Barry Christianson, the documentary photographer

Barry Christianson, 38, grew up riding between two different worlds: During the week, he lived with his mother in the Cape Flats, while on weekends he spent them with his father in Cape Town’s middle-class suburbs.

“Cape Town is a fundamentally fractured city, as divided as it is beautiful,” says Christianson. “There are multiple cities next to each other, some for those who have and others for those who do not have.”

For as long as he can remember, social and geographic disparity has impacted the way he has seen the city he calls home. After spending 16 years as a computer programmer, he felt compelled to turn his photographic hobby into a full-time job.

Barry Christianson, documentary photographer

Barry Christianson, documentary photographer

Courtesy of Barry Christianson.

“From colonialism through apartheid to democracy, people of color have been dispossessed of land, livelihoods and freedom of movement,” says Christianson.
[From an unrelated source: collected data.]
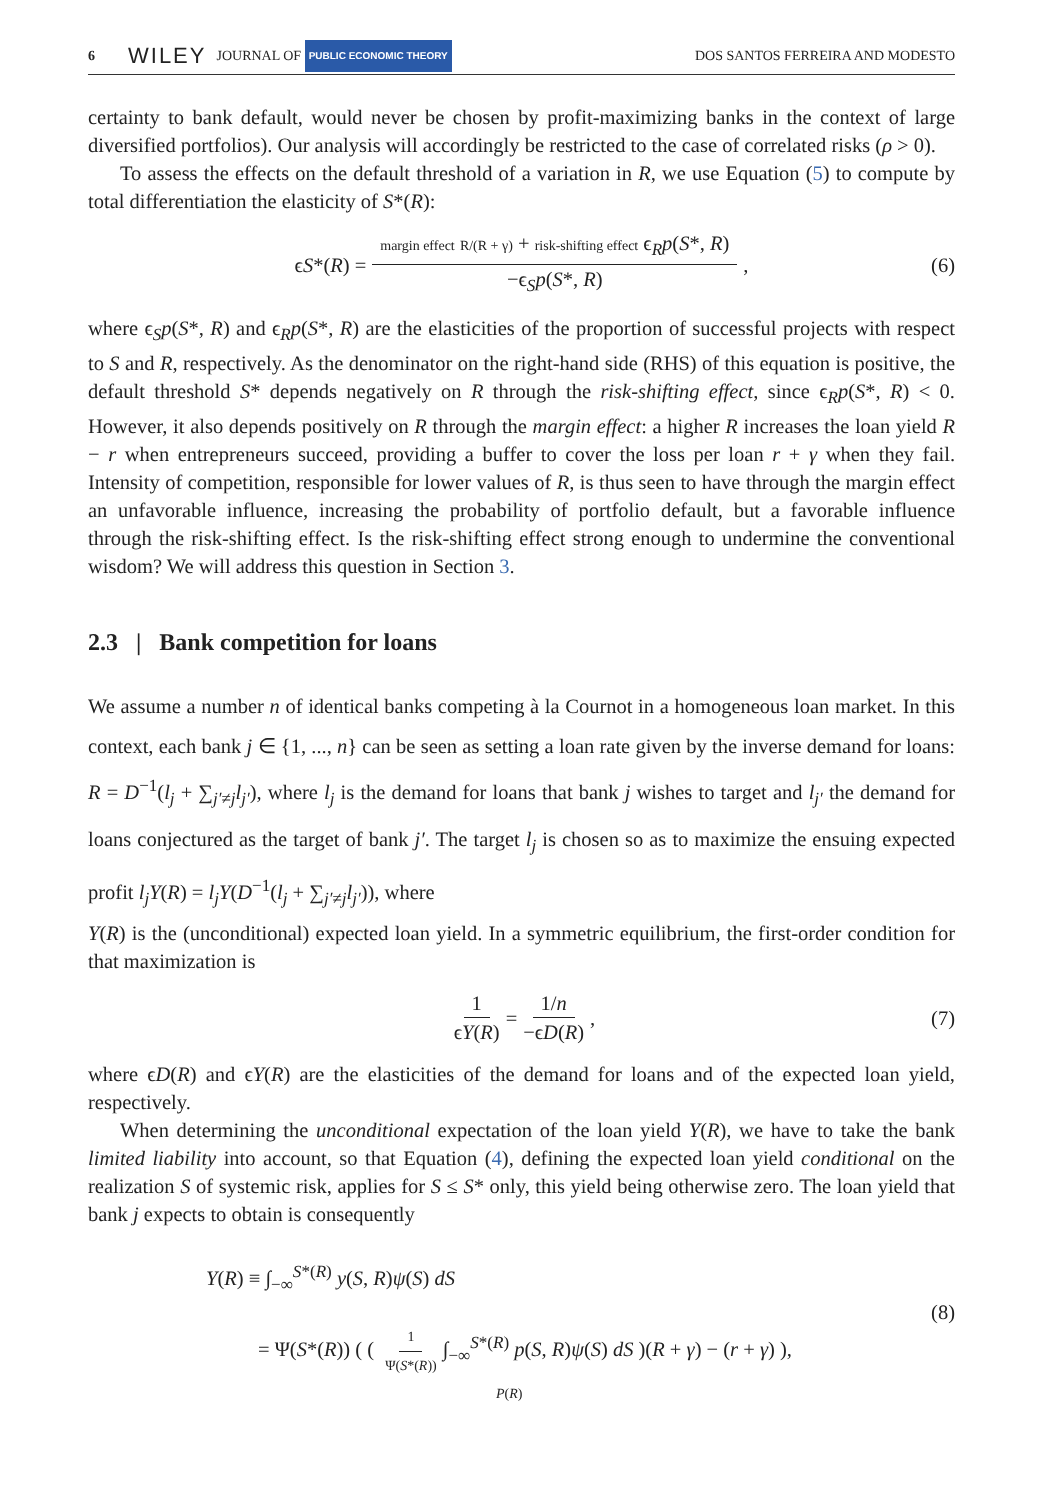6 WILEY JOURNAL OF PUBLIC ECONOMIC THEORY DOS SANTOS FERREIRA AND MODESTO
certainty to bank default, would never be chosen by profit-maximizing banks in the context of large diversified portfolios). Our analysis will accordingly be restricted to the case of correlated risks (ρ > 0).
To assess the effects on the default threshold of a variation in R, we use Equation (5) to compute by total differentiation the elasticity of S*(R):
ϵS*(R) = margin effect R/(R + γ) + risk-shifting effect ϵ<sub>R</sub>p(S*, R) −ϵ<sub>S</sub>p(S*, R), (6)
where ϵ<sub>S</sub>p(S*, R) and ϵ<sub>R</sub>p(S*, R) are the elasticities of the proportion of successful projects with respect to S and R, respectively. As the denominator on the right-hand side (RHS) of this equation is positive, the default threshold S* depends negatively on R through the risk-shifting effect, since ϵ<sub>R</sub>p(S*, R) < 0. However, it also depends positively on R through the margin effect: a higher R increases the loan yield R − r when entrepreneurs succeed, providing a buffer to cover the loss per loan r + γ when they fail. Intensity of competition, responsible for lower values of R, is thus seen to have through the margin effect an unfavorable influence, increasing the probability of portfolio default, but a favorable influence through the risk-shifting effect. Is the risk-shifting effect strong enough to undermine the conventional wisdom? We will address this question in Section 3.
2.3 | Bank competition for loans
We assume a number n of identical banks competing à la Cournot in a homogeneous loan market. In this context, each bank j ∈ {1, ..., n} can be seen as setting a loan rate given by the inverse demand for loans: R = D<sup>−1</sup>(l<sub>j</sub> + ∑<sub>j′≠j</sub>l<sub>j′</sub>), where l<sub>j</sub> is the demand for loans that bank j wishes to target and l<sub>j′</sub> the demand for loans conjectured as the target of bank j′. The target l<sub>j</sub> is chosen so as to maximize the ensuing expected profit l<sub>j</sub>Y(R) = l<sub>j</sub>Y(D<sup>−1</sup>(l<sub>j</sub> + ∑<sub>j′≠j</sub>l<sub>j′</sub>)), where
Y(R) is the (unconditional) expected loan yield. In a symmetric equilibrium, the first-order condition for that maximization is
1 ϵY(R) = 1/n −ϵD(R), (7)
where ϵD(R) and ϵY(R) are the elasticities of the demand for loans and of the expected loan yield, respectively.
When determining the unconditional expectation of the loan yield Y(R), we have to take the bank limited liability into account, so that Equation (4), defining the expected loan yield conditional on the realization S of systemic risk, applies for S ≤ S* only, this yield being otherwise zero. The loan yield that bank j expects to obtain is consequently
Y(R) ≡ ∫<sub>−∞</sub><sup>S*(R)</sup> y(S, R)ψ(S) dS
= Ψ(S*(R)) ( ( 1 Ψ(S*(R)) ∫<sub>−∞</sub><sup>S*(R)</sup> p(S, R)ψ(S) dS )(R + γ) − (r + γ) ),
P(R)
(8)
“Having to navigate the two realities and everything that came with them made me very aware of the spaces I inhabited,” he explains. “Many of my photographs deal with themes related to space and how space is created, who is in space, who creates it and what happens to space when different people occupy it.”

He brought CNN on for a tour of places he’s captured that illustrate these themes, like Saunders’ Rocks, an old white-only beach. Today, Christianson believes it is one of the most racially integrated beaches in the city.

He took one of his favorite photos here: a Muslim woman wearing a burkini, something she says you may not see elsewhere in the city.

Much of her work also focuses on people who have faced more recent evictions, especially in gentrification areas in the city center.

“As developers buy and sell valuable downtown properties, black and mixed-race South Africans who managed to stay downtown during the apartheid era are being evicted and forced into low-quality housing in outskirts of town, “says Christianson

“[Cape Town is a] city ​​that keeps moving people, a very specific group of people who are never allowed to stay in one place permanently, “he added.

That legacy of forced expulsions remains a deeply sensitive and difficult issue in South Africa today, which has had the most profound effect on non-white communities.

He often combines essays with his images and is one of the few documentary makers committed to bringing these stories and the people behind them to light.

“Although I photograph the space,” he says, “I try to show personal stories and personal stories, and how people relate to Cape Town.”

The story has been updated to correct the age and spelling of Ismaiel Isaacs.